Еще звонила Маша, Ванечкина мать. С Решетниковым она разговаривать не стала, а попросила к телефону сына. И все равно по Ванечкиным ответам — подробным, восторженным — он чувствовал, что расспрашивает она его неспроста, видимо, жизнь с журналистом дала трещину. Раньше она не звонила сюда и даже в интернате появлялась только по нечетным числам — из-за стыда перед преданным мужем.
Викентий оставил Ванечку разговаривать и ушел в ванную, а когда вернулся, сына в комнате не было. Он заглянул в освещенную кухню… и замер. Ванечка сидел за устланным льняной скатертью столом и, скрестив руки, пристально смотрел на стакан, наполовину заполненный водой. Решетников тоже уставился на стакан, который… медленно отодвигался от Ванечки в его сторону. Сын даже побагровел от напряжения, выдохнул, стакан на несколько секунд остановился, а потом… Потом поехал дальше — медленно, плавно, до самого края стола.
— Это… что? — шепотом спросил Решетников.
— Телекинез, — ответил сын и, улыбнувшись, победно посмотрел на него. — Передвижение предметов в пространстве.
Решетников опустился напротив, внимательно посмотрел на сына:
— Как это?..
— Очень просто. Силой взгляда. Нужно только очень захотеть.
— Этого не может быть!
— Может. Ты же видел? Попробуй сам. Смотри на стакан и мысленно приказывай ему отъезжать. Только сосредоточься и не думай ни о чем постороннем, иначе не получится.
Решетников недоверчиво посмотрел на сына, но всеже перевел взгляд на стакан и стал смотреть на него, как заправский алкоголик с похмелья, ожидая чуда.

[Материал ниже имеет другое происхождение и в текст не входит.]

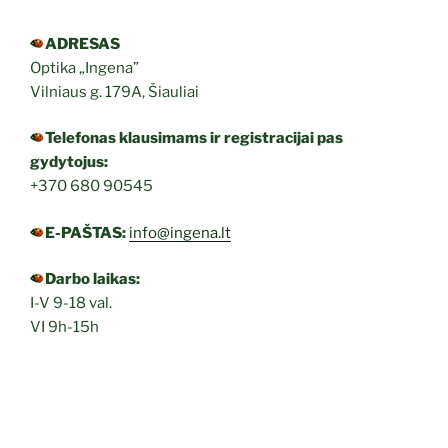
ADRESAS
Optika „Ingena”
Vilniaus g. 179A, Šiauliai
Telefonas klausimams ir registracijai pas
gydytojus:
+370 680 90545
E-PAŠTAS:
info@ingena.lt
Darbo laikas:
I-V 9-18 val.
VI 9h-15h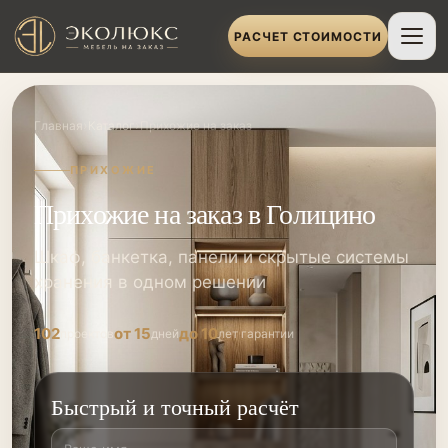
РАСЧЕТ СТОИМОСТИ
›
›
Главная
Каталог
Прихожие на заказ
ПРИХОЖИЕ
Прихожие на заказ в Голицино
Шкаф, банкетка, панели и скрытые системы
хранения в одном решении
102
от 15
до 10
проектов
дней
лет гарантии
Быстрый и точный расчёт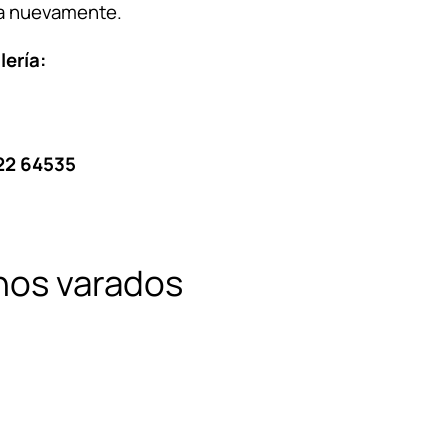
ga nuevamente.
ería:
22 64535
nos varados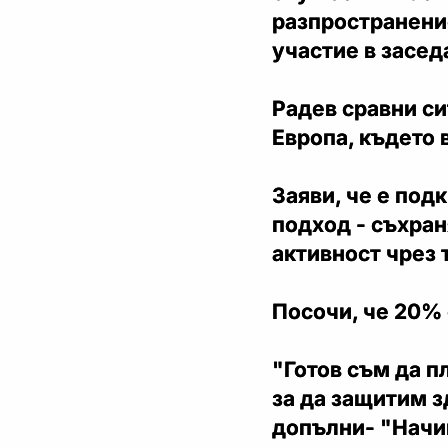
разпространение
участие в засед
Радев сравни си
Европа, където 
Заяви, че е под
подход - съхра
активност чрез 
Посочи, че 20% 
"Готов съм да п
за да защитим з
допълни- "Начи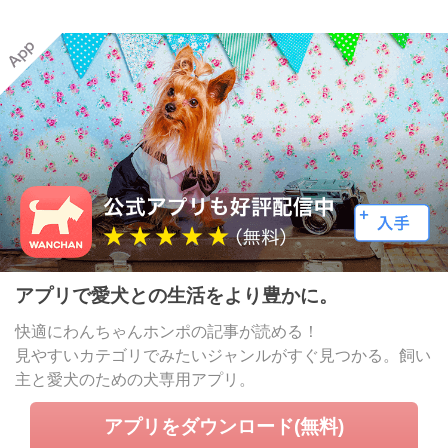
アプリで愛犬との生活をより豊かに。
快適にわんちゃんホンポの記事が読める！
見やすいカテゴリでみたいジャンルがすぐ見つかる。飼い
主と愛犬のための犬専用アプリ。
アプリをダウンロード(無料)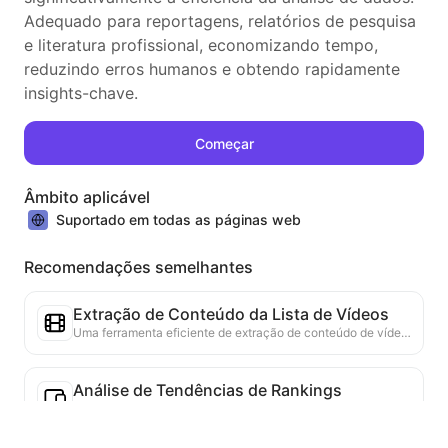
Adequado para reportagens, relatórios de pesquisa
e literatura profissional, economizando tempo,
reduzindo erros humanos e obtendo rapidamente
insights-chave.
Começar
Âmbito aplicável
Suportado em todas as páginas web
Recomendações semelhantes
Extração de Conteúdo da Lista de Vídeos
Uma ferramenta eficiente de extração de conteúdo de vídeo da web, capaz de escanear rapidamente páginas da web e organizar as informações de vídeo em uma tabela Markdown estruturada.
Análise de Tendências de Rankings
Analisa os dados de rankings da página atual e gera relatórios de tendências. Identifica categorias populares, tipos de produtos em rápida ascensão e tecnologias emergentes. Fornece insights de mercado em tempo real para ajudar a entender as últimas tendências de produtos e movimentos de mercado.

У него ничего не получилось — стакан стоял на месте.
И тут Ванечка расхохотался от души, раскачиваясь и ударяя себя кулачками по груди так заразительно, что смех его передался отцу, и он тоже стал хохотать, еще ни понимая, в чем дело — должно быть, сделал что-то не так и был смешон со стороны в своей взрослой доверчивости.
— Нет, Ванька! Ну ты скажи, как это у тебя получилось, а у меня нет?!.
— Потому что ты не очень хотел!
— Да хотел я, хотел!.. Научи!.. Знаешь, как здорово будет, когда я от Каменева стаканы научусь отодвигать! Все обхохочутся!..
Ванечка смеялся до коликов.
— Правда, рассказать? — справился, утирая кухонным полотенцем набежавшую слезу. — Нет, ну ты правда ничего не понял или притворился? Ну, пап?..
— Да не понял я, не понял, вот ей-Богу!..
— Да это же элементарный фокус! Нам его воспитатель показал! Я сперва тоже ничего не понял, два дня тренировался взглядом стакан двигать. — Он убрал со стола стакан, поставил его на холодильник, затем снял скатерть. На гладкой полировке лежало кольцо, вырезанное из цветного картона; отверстие в кольце диаметром соответствовало донышку стакана; к кольцу была привязана тоненькая леска, переброшенная, как через блок, через край стола, за которым сидел Решетников. Заглянув под стол, он увидел, что свободный конец лески привязан к ноге Ванечки: стоило ему потянуть ногу к себе, и невидимый под скатертью механизм приводил стакан в движение.
— Здорово! — похвалил Решетников. — Когда это ты приспособление соорудил?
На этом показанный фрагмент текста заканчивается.